**YOUR GOAL**
Find the string "center" in the listing and report every line that has it.

**COLLECTED DATA**
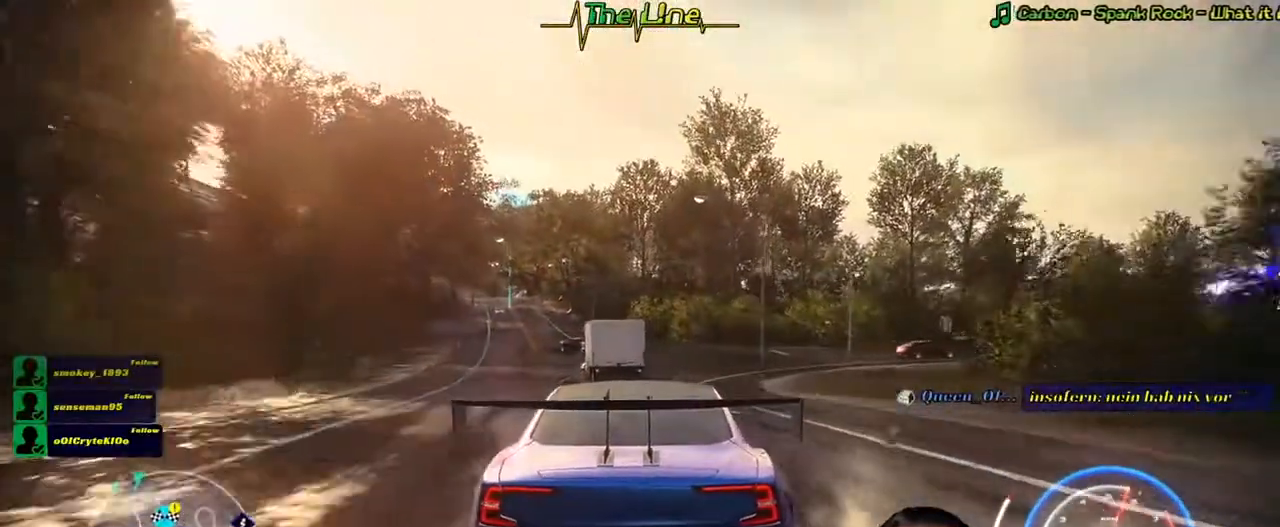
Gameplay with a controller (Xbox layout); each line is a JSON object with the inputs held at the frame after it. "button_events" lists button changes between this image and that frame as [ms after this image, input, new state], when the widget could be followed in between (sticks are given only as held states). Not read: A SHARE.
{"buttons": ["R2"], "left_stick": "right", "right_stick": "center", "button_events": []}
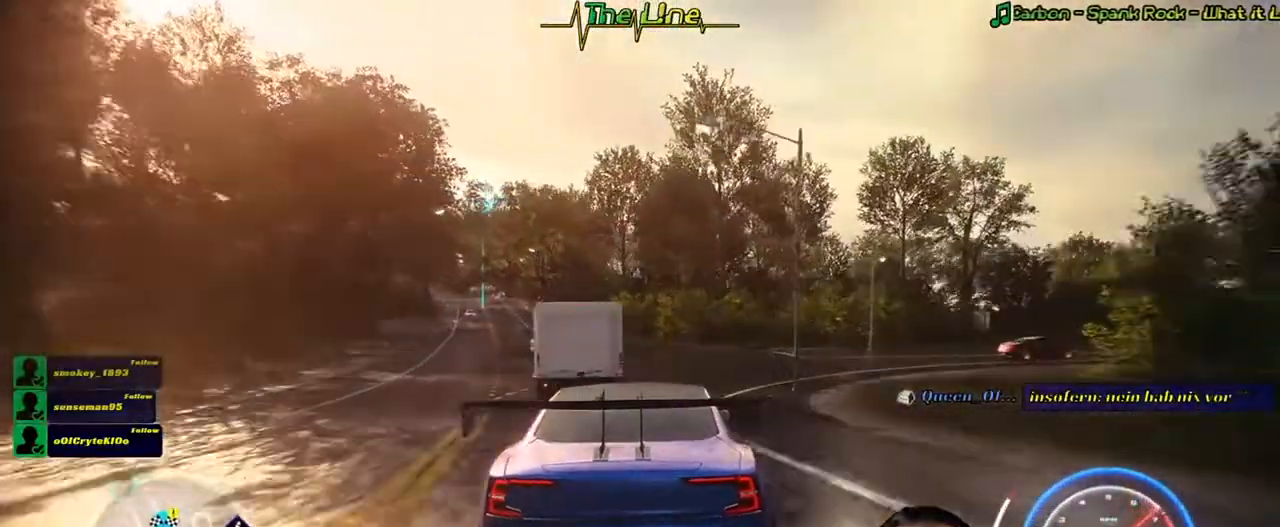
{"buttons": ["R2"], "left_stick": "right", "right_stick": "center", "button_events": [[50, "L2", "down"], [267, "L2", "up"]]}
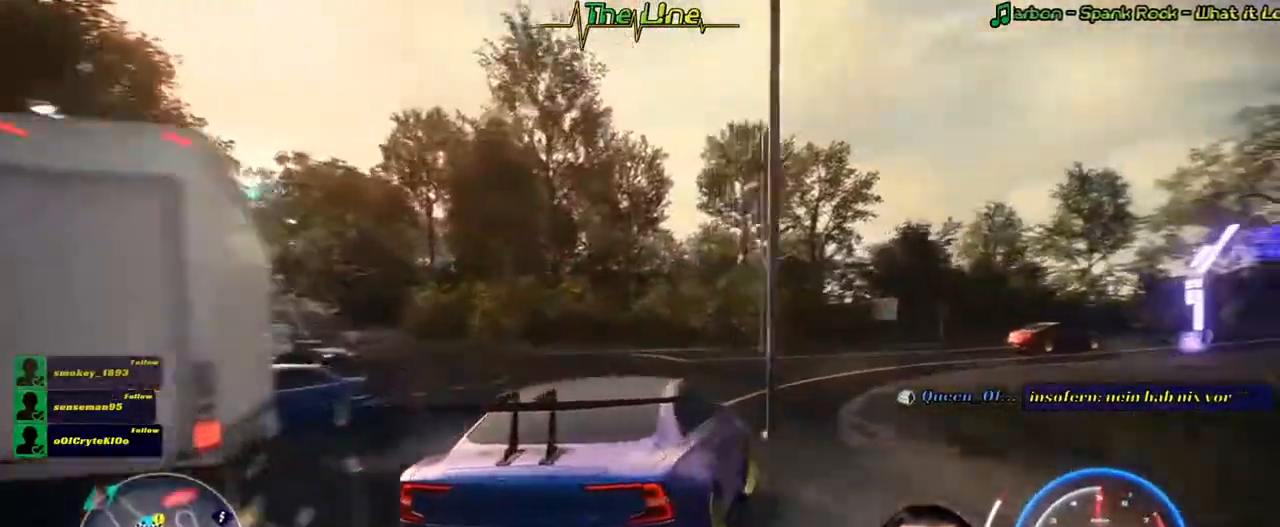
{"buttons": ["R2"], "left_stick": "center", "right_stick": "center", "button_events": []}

**ANSWER SPACE**
{"buttons": ["R2"], "left_stick": "right", "right_stick": "center", "button_events": []}
{"buttons": ["R2"], "left_stick": "right", "right_stick": "center", "button_events": [[50, "L2", "down"], [267, "L2", "up"]]}
{"buttons": ["R2"], "left_stick": "center", "right_stick": "center", "button_events": []}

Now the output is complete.